Colleges Dole Out Cash, Free Parking, Laundry & Ski Passes To Make Up For On-Campus Housing Shortages

Colleges Dole Out Cash, Free Parking, Laundry & Ski Passes To Make Up For On-Campus Housing Shortages

The “year off” school that many students took due to the Covid-19 pandemic is coming back to bite colleges this fall in the form of a major housing shortage. 

In fact, schools like Middlebury College in Vermont and Dartmouth College are offering incentives to try and alleviate the stress of what is going to be a housing crunch when the new school year starts. Middlebury is giving its students ski passes to try and move them to satellite housing, while Dartmouth is offering $5,000 to students to get them to back out of living on campus. Dartmouth is also converting “common areas into bedrooms and doubles into triples,” Bloomberg reported this week. 

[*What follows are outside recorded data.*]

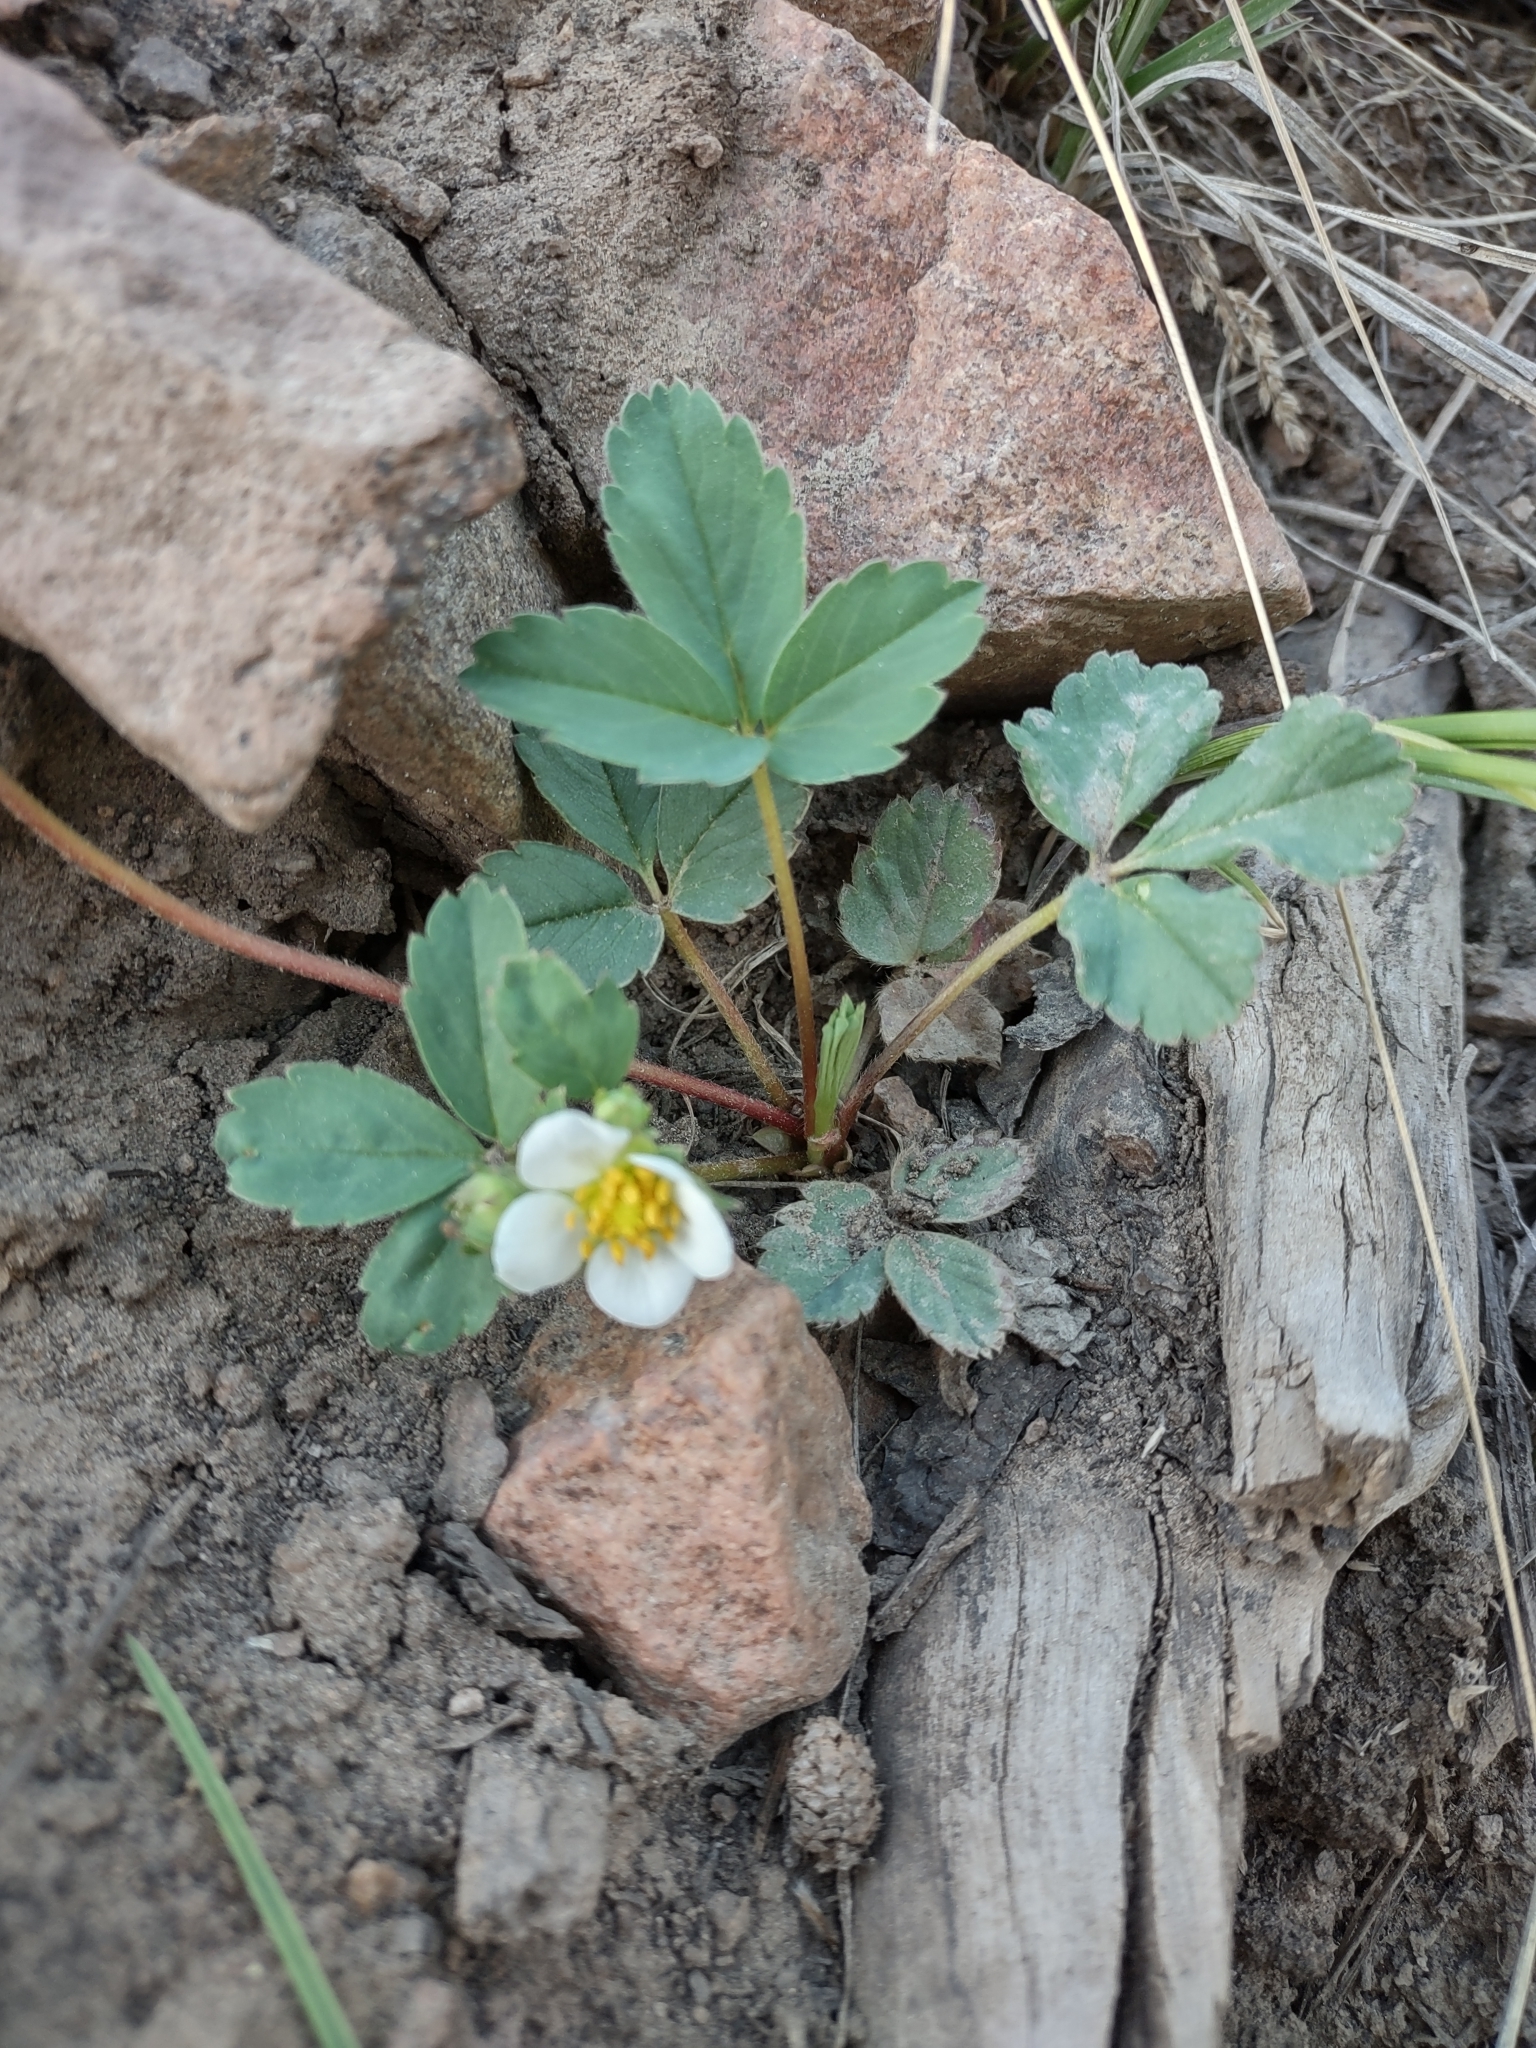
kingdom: Plantae
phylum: Tracheophyta
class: Magnoliopsida
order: Rosales
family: Rosaceae
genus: Fragaria
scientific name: Fragaria virginiana
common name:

Justin Anderson, a Dartmouth spokesman, commented: “Other potential solutions, such as new modular housing or blocks of hotel space, proved to be less feasible.”

Middlebury’s enrollment was up 13% to 2,880 from a typical year. It has also moved its room and board discount up to 50% for students who opt to live off campus and shuttle to campus. This deal includes ski passes, free laundry and a faculty parking pass.

Derek Doucet, dean of students, commented: “Our first priority is to provide an in-person educational experience to all active students who wish to be here.”

The shortage is going to hit harder at many liberal arts colleges where the on-campus experience is part of the appeal of the school. Alex Bloom, director of undergraduate enrollment research at EAB Global Inc, said that people at these schools “want to walk around and have a sense of intimacy, a small environment with access to everything” and that their “value proposition is most dependent on the in-person college experience.”

“The line between living and learning is practically nonexistent,” Pomona College’s website says. 94% of students usually live on campus for all four years. 

The shortage poses extra challenges since many students are excited about the prospect of resuming “normal” and again living on campus. “Living on campus was something I really wanted to do because I’d been away for so long,” said 20-year-old Valeria Andrade at Dartmouth.

Many other colleges are expecting robust enrollment for the coming year as well. Harvard, for example, is set to have its largest freshman class since World War II, the report noted.